MATERIAL PROVIDED: Begin

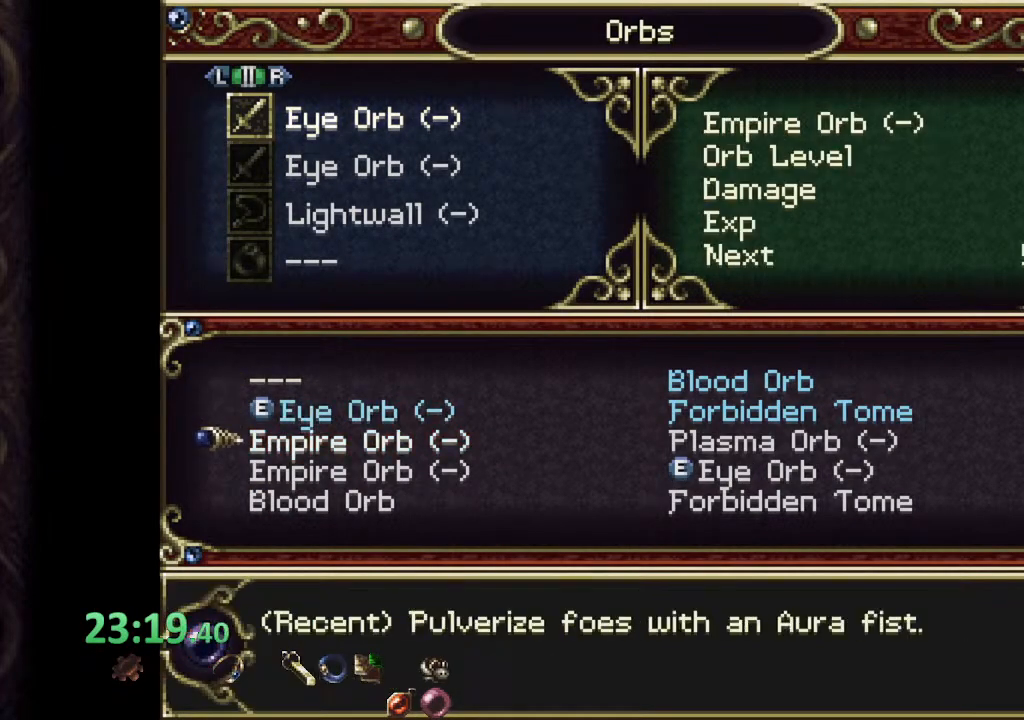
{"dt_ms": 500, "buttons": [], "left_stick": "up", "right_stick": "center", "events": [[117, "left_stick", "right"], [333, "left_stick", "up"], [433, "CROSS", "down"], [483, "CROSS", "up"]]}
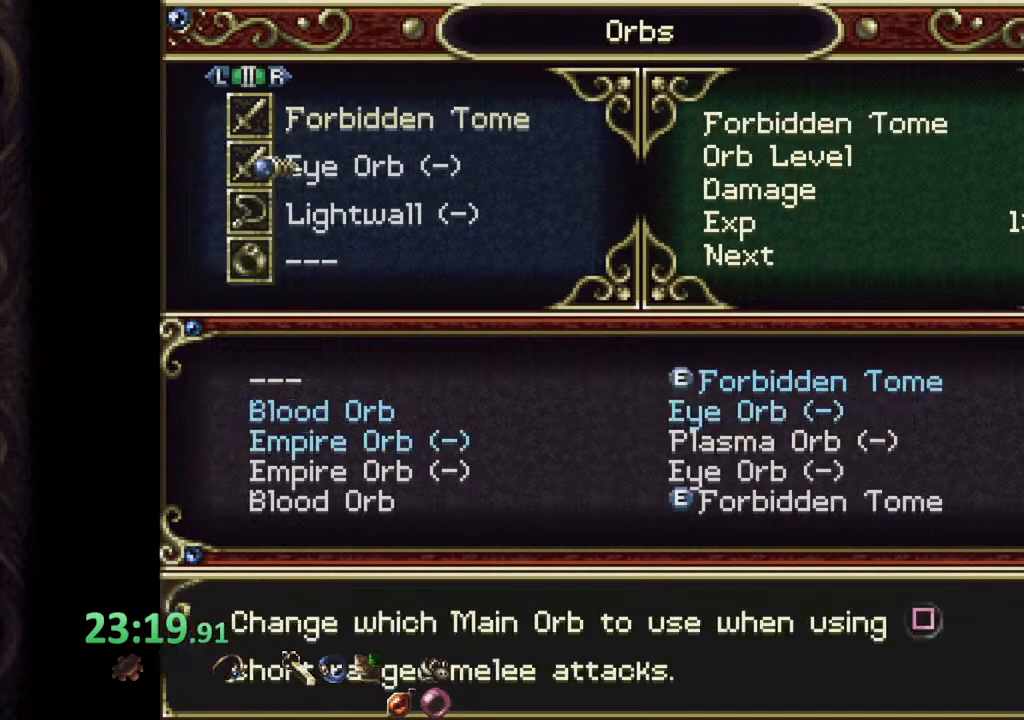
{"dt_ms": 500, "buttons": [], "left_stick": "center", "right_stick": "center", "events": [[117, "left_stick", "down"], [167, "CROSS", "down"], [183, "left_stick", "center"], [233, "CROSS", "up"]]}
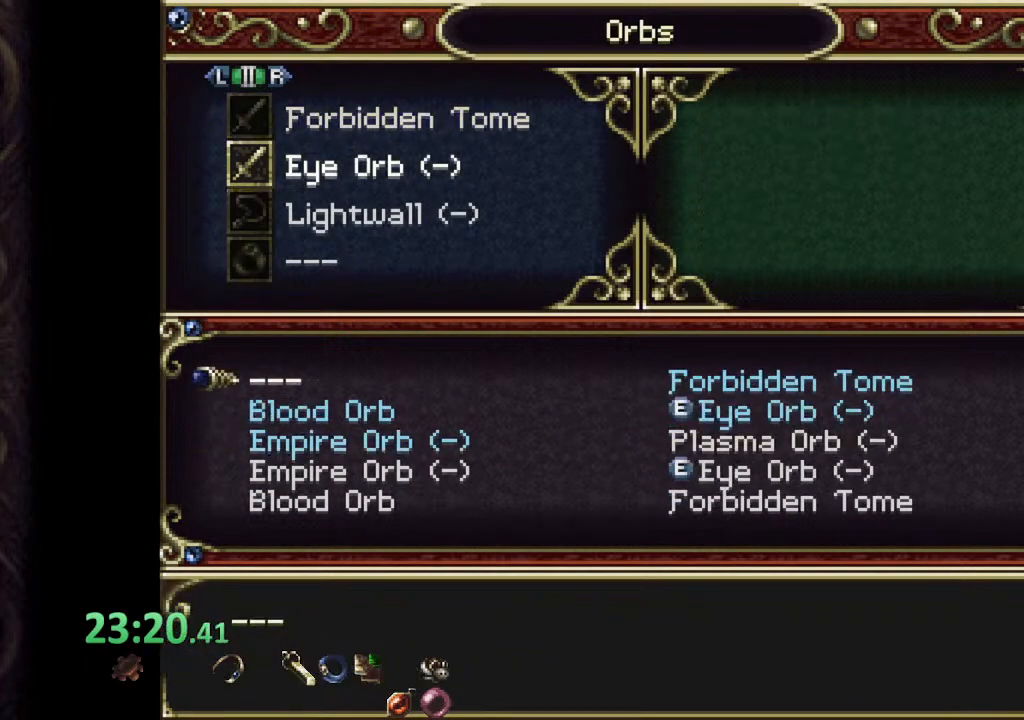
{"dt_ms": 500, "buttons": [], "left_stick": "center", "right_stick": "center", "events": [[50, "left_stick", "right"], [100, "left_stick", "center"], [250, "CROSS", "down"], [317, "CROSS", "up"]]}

MATERIAL PROVIDED: End

EXERCISE INSTRUCTIONS
An exact repetition of the listing is needed, with the pictures dropped.

RESPONSE AREA
{"dt_ms": 500, "buttons": [], "left_stick": "up", "right_stick": "center", "events": [[117, "left_stick", "right"], [333, "left_stick", "up"], [433, "CROSS", "down"], [483, "CROSS", "up"]]}
{"dt_ms": 500, "buttons": [], "left_stick": "center", "right_stick": "center", "events": [[117, "left_stick", "down"], [167, "CROSS", "down"], [183, "left_stick", "center"], [233, "CROSS", "up"]]}
{"dt_ms": 500, "buttons": [], "left_stick": "center", "right_stick": "center", "events": [[50, "left_stick", "right"], [100, "left_stick", "center"], [250, "CROSS", "down"], [317, "CROSS", "up"]]}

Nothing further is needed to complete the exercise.